И вот я экспериментирую с черным рондо[956]
— с прародителем всех ручек, как я о нем думаю еще с детства, когда им пользовалась мама и все остальные средства письма казались эксцентричными разновидностями. Что мне точно стоит записать старым пером, так это бодрящую весть о том, как я снова влипла в неприятности, на этот раз благодаря Гертлеру, Монти Ширману, Мэри, Клайву и Ванессе, которая обрушилась на меня с упреками за то, как я чуть не довела ее до катастрофы. Моя совесть чиста, но я начинаю думать, что дружба в такой атмосфере становится слишком острой, хрупкой и болезненной. Я написала об этом в Чарльстон[957]. Письма от Мэри и Клайва стали бы для меня наградой. Л. уехал в Тидмарш, а я пишу, дабы избавиться от чувства заточения в осажденном городе, всегда возникающем у меня в его отсутствие.Вчера мы провели день в Лондоне, очарование от которого уже не то, что раньше. Может, я им пресытилась? Или клуб «1917» поднадоел? Мы пошли на выставку в «Omega», встретились с Роджером, были приглашены на чай в его студию, обсудили изменения стиля Дункана, похороны отца[958]

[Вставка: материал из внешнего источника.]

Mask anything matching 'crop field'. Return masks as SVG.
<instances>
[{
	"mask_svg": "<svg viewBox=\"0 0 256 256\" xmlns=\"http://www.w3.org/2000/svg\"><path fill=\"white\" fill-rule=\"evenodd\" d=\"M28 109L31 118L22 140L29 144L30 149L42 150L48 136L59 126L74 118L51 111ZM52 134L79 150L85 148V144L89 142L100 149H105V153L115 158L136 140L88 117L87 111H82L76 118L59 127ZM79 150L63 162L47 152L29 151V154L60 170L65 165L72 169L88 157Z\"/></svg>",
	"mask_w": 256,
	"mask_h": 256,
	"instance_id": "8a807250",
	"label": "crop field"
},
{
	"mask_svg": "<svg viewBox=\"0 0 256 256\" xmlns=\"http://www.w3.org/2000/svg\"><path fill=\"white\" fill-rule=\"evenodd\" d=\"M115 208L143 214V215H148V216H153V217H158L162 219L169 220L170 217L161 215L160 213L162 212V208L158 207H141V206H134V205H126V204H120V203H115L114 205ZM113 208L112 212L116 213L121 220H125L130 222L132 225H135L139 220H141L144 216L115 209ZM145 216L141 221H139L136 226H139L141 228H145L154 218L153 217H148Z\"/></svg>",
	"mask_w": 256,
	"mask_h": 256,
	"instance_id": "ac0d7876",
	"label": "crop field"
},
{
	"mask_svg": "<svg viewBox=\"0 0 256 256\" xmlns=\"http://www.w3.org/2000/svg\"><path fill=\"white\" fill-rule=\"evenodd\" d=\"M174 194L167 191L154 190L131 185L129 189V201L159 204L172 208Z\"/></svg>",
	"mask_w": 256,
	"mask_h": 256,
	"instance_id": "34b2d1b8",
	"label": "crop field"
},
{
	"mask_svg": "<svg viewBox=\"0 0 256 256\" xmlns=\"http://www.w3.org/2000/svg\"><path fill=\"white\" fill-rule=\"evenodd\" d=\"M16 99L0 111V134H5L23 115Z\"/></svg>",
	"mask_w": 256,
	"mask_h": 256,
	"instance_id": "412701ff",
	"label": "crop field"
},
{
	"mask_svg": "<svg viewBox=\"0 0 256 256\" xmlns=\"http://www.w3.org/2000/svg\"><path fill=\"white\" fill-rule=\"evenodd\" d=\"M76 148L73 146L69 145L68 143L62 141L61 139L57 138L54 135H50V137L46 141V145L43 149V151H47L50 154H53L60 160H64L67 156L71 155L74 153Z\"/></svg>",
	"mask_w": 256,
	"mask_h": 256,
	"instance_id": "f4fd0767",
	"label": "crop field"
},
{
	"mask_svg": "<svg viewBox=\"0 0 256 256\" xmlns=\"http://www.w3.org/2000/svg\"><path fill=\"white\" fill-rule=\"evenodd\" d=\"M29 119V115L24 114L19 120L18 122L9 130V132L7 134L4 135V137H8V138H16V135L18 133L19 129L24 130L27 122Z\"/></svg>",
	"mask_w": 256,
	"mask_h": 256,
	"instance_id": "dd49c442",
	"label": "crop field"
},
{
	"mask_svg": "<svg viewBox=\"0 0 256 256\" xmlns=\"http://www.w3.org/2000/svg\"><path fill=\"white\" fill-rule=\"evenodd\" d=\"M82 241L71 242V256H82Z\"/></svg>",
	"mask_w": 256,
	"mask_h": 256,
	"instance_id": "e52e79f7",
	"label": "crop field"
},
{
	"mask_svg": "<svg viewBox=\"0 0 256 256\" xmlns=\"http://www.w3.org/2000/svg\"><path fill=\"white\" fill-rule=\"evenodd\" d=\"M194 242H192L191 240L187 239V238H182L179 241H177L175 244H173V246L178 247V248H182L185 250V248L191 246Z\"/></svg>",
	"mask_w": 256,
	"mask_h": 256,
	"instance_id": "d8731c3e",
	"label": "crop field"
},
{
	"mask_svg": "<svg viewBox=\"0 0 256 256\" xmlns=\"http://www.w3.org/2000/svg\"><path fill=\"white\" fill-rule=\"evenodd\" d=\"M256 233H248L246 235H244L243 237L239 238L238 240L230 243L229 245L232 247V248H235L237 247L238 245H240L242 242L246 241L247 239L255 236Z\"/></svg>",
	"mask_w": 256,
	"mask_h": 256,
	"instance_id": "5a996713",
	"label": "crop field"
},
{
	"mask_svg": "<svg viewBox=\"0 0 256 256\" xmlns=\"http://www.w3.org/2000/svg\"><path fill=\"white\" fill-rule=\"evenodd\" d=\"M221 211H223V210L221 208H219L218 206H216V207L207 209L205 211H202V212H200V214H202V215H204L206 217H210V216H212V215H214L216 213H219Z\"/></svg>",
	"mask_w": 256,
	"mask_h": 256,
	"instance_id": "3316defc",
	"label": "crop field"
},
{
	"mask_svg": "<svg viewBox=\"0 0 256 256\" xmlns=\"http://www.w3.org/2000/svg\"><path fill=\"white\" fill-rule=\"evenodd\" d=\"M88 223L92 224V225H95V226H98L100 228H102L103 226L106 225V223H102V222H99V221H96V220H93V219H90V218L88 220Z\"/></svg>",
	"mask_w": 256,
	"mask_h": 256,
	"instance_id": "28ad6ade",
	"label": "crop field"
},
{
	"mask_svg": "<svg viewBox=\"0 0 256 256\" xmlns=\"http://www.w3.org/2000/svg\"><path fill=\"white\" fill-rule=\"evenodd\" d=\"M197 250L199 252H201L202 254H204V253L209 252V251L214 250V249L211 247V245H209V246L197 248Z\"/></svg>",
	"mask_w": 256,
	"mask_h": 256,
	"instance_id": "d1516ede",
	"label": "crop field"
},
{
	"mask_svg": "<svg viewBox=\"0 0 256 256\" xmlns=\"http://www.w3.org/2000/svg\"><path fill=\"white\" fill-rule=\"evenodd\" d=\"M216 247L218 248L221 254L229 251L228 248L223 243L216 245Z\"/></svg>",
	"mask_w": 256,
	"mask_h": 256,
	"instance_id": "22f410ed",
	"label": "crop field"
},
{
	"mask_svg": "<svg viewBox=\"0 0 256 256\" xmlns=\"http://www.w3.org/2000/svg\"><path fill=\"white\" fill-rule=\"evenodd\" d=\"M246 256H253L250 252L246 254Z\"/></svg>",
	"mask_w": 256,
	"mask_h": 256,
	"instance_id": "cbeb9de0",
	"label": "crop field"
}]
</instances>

(наполовину англиканца, наполовину квакера), ожидания, реальность и так далее. На выходе разминулись с Уэйли[959]. Мы пообедали в очень жарком местечке в Сохо, где за 2 шиллинга и 3 пенса подают блюда весом, наверное, в целый стоун [≈ 6,35 кг]. Вернулись в Клуб, где Леонард выступил с речью об Австро-Венгрии. Как обычно, я нахожу его не только очень ясно мыслящим, но и достаточно страстным, чтобы оставаться интересным. Публика в «1917», как всегда, казалось, состояла из диковинных личностей, чьи отклонения и особенности загнали их на задворки жизни, где они живут в безызвестности и полумраке, выползая из своих нор только для того, чтобы отпускать колкости в адрес холеных горожан. Не будь он так уродлив, этот колоритный образ стоило бы описать. Или мое тело попросту возмущается чрезмерной нагрузкой на мозг?Л. обнаружил Литтона с распухшим пальцем и несколькими пятнами на руке, сидевшим у камина и двигавшимся только тогда, когда он, обернутый шелковой скатертью, как и его палец — шелковым платком, жаловался на холод, описывал ночные мучения и боль, похожую на зубную, которая охватывала его и перерастала в лихорадочную агонию, а снять ее удавалось лишь морфием. Это продолжается уже месяц, и Кэррингтон, естественно, в полном недоумении. Стрэйчи не переносят никакую боль, но, даже делая скидку на все преувеличения и ужас этого горемыки, я полагаю, он хлебнул немало страданий, а доктор предупредил Кэррингтон лично, что опоясывающий лишай[960]
может не проходить месяцами. Тем не менее Литтон, вероятно, через пару дней переедет к Мэри Хатчинсон, избегая Лондон из-за гриппа[961]. (Мы, кстати, находимся в самом разгаре эпидемии, не имеющей аналогов со времен «Черной смерти[962]», согласно «Times», авторы которой, по-видимому, до дрожи боятся, что лорд Нортклифф заболеет и ускорит тем самым наступление мира.) Но я далека от мира и покоя. Две недели назад весь Блумсбери шумел о моих преступлениях; М. Х. перевозили на такси в обморочном состоянии, а Литтона призывали прийти ей на помощь; Дункан, Клайв и Ванесса пребывали в агонии и отчаянии. Странно, что меня не обвинили и в этом; согласно моей теории, Клайв вдохновил Ванессу на письмо в качестве превентивной меры против дальнейших неосторожностей, строго запретив упоминать его имя. Я успокаивала себя осуждением шпионства, и теперь нет сил даже на раздражение. Думаю, все это происходит из-за того, что люди, подобные М. Х., неблагоразумно занимают места, на которые они совершенно не подходят, и, вечно вздрагивая и стесняясь потом, приносят всем дискомфорт. Я заявляю о своем намерении держаться отныне подальше от этого круга, и, пока я пишу, почтальон принес письмо от Элиота[963] с просьбой приехать и увидеться с нами.